Quantum Computing Just Got Its First Consumer Product: New Game by Moth Represents a Leap Forward for the Quantum Sector
PR Newswire
LONDON, June 1, 2026
Quantum Backrooms, the world’s first consumer product powered by real quantum computers, is now live with thousands of players on launch day — opening a door into the future of gaming and the real-world impact of quantum.
LONDON, June 1, 2026 /PRNewswire/ — Moth, the London-based quantum computing company, has launched Quantum Backrooms, an open-access game and the world’s first quantum consumer product, inviting anyone and everyone to explore a virtual world generated by real quantum computers.
The game is available to play for free at backrooms.mothquantum.com.
At a time when news from the quantum computing sector is dominated by hardware milestones and scientific experimentation — all challenging to interpret for non-technical audiences — Moth is taking a different route. The company is putting quantum computing directly into the hands of consumers and providing access to the technology’s potential in an intuitive and engaging way.

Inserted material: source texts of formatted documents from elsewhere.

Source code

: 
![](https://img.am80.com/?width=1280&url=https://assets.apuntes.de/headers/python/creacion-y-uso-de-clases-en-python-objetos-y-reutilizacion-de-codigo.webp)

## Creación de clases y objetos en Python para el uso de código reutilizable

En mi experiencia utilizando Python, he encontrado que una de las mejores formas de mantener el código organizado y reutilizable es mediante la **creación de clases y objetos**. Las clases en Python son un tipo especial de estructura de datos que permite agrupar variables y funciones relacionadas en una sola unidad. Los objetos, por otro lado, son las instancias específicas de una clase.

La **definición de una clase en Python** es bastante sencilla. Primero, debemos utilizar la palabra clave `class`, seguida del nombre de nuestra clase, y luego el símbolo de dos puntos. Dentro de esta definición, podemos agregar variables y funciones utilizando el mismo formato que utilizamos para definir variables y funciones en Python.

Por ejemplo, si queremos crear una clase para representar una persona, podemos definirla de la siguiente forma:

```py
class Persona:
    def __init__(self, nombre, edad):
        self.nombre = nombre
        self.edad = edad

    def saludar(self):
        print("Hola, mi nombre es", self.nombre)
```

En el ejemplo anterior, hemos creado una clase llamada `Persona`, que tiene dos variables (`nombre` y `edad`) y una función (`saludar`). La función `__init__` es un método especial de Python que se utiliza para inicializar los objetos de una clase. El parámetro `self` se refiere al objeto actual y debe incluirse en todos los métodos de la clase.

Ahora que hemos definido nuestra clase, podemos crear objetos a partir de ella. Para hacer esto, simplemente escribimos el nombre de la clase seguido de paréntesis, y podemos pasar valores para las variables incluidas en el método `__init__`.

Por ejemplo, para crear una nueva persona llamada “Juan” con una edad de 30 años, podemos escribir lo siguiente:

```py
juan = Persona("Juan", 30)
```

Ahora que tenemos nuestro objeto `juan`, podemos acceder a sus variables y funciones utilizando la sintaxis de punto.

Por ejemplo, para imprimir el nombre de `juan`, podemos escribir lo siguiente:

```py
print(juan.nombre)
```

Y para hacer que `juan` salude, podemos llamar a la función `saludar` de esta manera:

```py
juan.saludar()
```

Quantum Backrooms is a playable game in which levels and dynamics are generated using real quantum hardware. Inspired by the internet phenomenon “Backrooms,” the game places players inside evolving labyrinths shaped by the dynamics of real Quantum Processing Units (QPUs). Each qubit corresponds to a section of the game world, while the connections between qubits determine possible paths through the maze.
Moth’s launch arrives amid growing mainstream interest in the Backrooms genre, with the feature film Backrooms — directed by Kane Parsons and produced by A24 — now in cinemas worldwide following its May 29 release.
Moth’s message is simple: quantum computing is now entering the same kind of trajectory that carried artificial intelligence from research curiosity to mainstream products such as ChatGPT and Claude.
For consumers, no technical knowledge is required — players can simply play and enjoy. For the quantum sector, the significance is larger: Quantum Backrooms marks a shift from quantum computing as something discussed in research papers to something that can be directly experienced by a global audience.
Moth’s consumer applications are platform neutral. Everything the company creates can be run on any quantum computer. In the case of Quantum Backrooms, Moth used both IBM and IQM quantum computers.
A striking comparison can be drawn between Moth’s products and early AI developments such as Google’s Magenta (2018) and OpenAI’s DALL-E (2021). While those releases were not the endpoint of the technology, they introduced the world to a disruptive new capability and unlocked accessibility for entirely new categories of users.
Sean Harpur, CEO of Moth, said: “Every major computing shift becomes mainstream when people can experience it directly. Quantum computing has long been viewed as something remote, technical and inaccessible. Quantum Backrooms changes that. This is how the next phase of quantum adoption begins.”
The same underlying platform used to create Quantum Backrooms is designed to open quantum computing to creators, developers and studios, giving them the ability to build quantum applications without deep technical knowledge. The platform is currently in the hands of a small but influential group of alpha users and is expected to launch publicly later this year.
Harry Kumar, Founder and CCO of Moth, said: “Our platform will catalyse a huge leap forward for the quantum sector — unlocking the kind of creative experimentation that historically supercharges adoption and innovation. The next leap in quantum computing will not come from hardware alone. It will come when consumers start to engage with it and our collective imagination for new applications is unlocked.”
While many still conceive of quantum computing as a distant, sci-fi technology, Moth is demonstrating that its transition into a mainstream consumer technology has already begun – with thousands of ordinary people playing a quantum-powered game.
Moth is the first and only consumer-facing quantum computing company, building applications for a new era of media, entertainment and creativity. The company is pioneering the first consumer wave of quantum applications, with products and demonstrations spanning gaming, music and visual media. As quantum hardware advances towards fault-tolerant quantum computing, Moth is building the software platform and creative ecosystem required to bring quantum computing to global audiences.